• Try it: From the data underneath, reproduce exactly the stretch that begins at the line with "252 208 15.02" and ends after the line with "141 451 58.13".

---------- Study material ----------

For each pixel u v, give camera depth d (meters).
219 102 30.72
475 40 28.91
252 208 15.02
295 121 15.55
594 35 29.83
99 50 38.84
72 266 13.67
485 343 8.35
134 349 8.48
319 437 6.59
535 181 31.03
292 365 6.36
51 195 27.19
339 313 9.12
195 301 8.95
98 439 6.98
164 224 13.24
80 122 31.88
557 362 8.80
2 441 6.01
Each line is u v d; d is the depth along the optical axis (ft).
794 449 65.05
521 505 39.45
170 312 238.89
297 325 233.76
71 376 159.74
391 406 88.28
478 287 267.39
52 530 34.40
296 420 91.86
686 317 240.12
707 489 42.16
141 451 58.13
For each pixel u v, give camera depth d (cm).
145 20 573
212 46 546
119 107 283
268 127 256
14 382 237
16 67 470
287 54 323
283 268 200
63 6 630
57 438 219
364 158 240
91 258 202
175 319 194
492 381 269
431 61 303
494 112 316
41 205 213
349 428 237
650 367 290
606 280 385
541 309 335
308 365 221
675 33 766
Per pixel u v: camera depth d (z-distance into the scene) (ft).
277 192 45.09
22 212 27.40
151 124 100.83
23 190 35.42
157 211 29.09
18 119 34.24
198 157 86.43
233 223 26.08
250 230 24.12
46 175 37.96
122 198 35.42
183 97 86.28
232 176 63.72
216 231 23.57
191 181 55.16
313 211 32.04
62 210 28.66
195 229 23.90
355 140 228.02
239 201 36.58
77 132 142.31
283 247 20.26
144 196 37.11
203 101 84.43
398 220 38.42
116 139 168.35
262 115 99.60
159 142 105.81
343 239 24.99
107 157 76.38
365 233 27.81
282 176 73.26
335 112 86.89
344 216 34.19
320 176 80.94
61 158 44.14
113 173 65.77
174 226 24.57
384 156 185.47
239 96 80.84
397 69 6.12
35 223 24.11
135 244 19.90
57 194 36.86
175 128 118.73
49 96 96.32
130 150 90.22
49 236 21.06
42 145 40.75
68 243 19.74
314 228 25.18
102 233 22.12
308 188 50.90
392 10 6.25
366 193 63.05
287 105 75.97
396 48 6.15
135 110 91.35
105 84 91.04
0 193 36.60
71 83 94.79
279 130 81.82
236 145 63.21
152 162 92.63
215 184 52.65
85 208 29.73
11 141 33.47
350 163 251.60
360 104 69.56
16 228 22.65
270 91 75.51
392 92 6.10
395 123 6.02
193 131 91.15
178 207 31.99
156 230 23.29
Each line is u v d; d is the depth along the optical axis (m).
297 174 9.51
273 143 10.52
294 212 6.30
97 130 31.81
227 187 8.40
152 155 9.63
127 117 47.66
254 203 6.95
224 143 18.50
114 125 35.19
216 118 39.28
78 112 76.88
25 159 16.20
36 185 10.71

----------

• Reply:
252 208 15.02
295 121 15.55
594 35 29.83
99 50 38.84
72 266 13.67
485 343 8.35
134 349 8.48
319 437 6.59
535 181 31.03
292 365 6.36
51 195 27.19
339 313 9.12
195 301 8.95
98 439 6.98
164 224 13.24
80 122 31.88
557 362 8.80
2 441 6.01
Each line is u v d; d is the depth along the optical axis (ft).
794 449 65.05
521 505 39.45
170 312 238.89
297 325 233.76
71 376 159.74
391 406 88.28
478 287 267.39
52 530 34.40
296 420 91.86
686 317 240.12
707 489 42.16
141 451 58.13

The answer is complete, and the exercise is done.